Per ogni incontro si dovrebbe ipotizzare un tempo indicativo, tenendo conto però che potrebbe essere dilatabile perché non riusciamo a parlare subito con la persona che abbiamo individuato perché già impegnata con qualcun altro.

A fine incontro lasciare sempre qualcosa di cartaceo e tangibile che ricordi il nostro passaggio (sì, anche alle fiere high-tech, dove tutto è scansito e archiviato in modo digitale) e soprattutto scrivere e immagazzinare tutti i dati di contatto delle persone con cui si è parlato. Non sempre le persone che si incontrano in fiera sono i referenti del progetto che ci interessa, ma possono indicare chi contattare in azienda. È un percorso più veloce e collaudato rispetto a un’attività di telemarketing.

Tornati a casa

Una volta rientrati alla base, l’Assistente Virtuale recupererà, selezionerà e catalogherà tutto quello che è stato raccolto in fiera e procederà a creare un data base di contatti con una tassonomia che permetta di capire il tipo di rapporto che si è instaurato con l’azienda.
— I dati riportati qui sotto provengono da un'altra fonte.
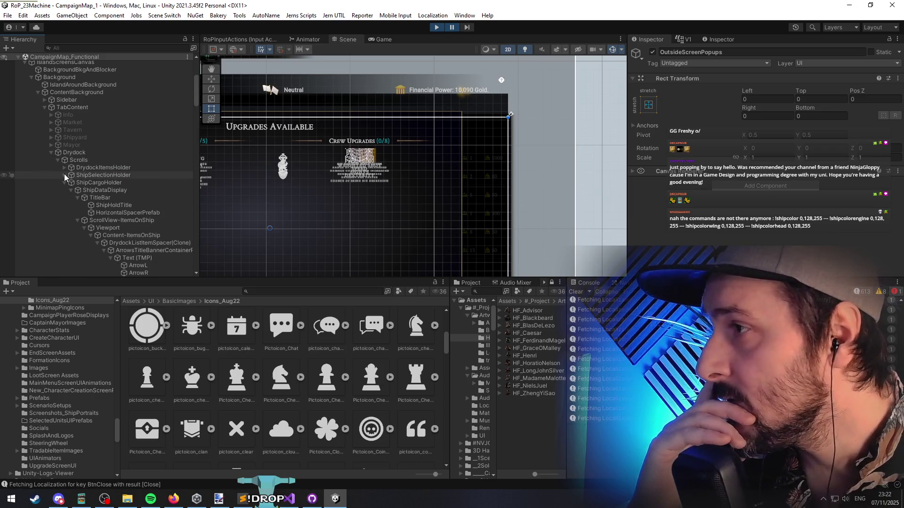
left_click(64, 190)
Subito dopo (circa due settimane) partiranno mail di follow-up per ricordare gli accordi presi in fiera, appuntamenti in azienda da fissare e se si è stati bravi prime bozze di preventivo.

Ultimo compito dell’Assistente Virtuale sarà quello di ricostruire la nota spese da tramettere al commercialista, passaggio molto importante per non sprecare dei costi e del tempo per imputarli.

Pronti a partire? Voi in che parte del mondo vorreste andare?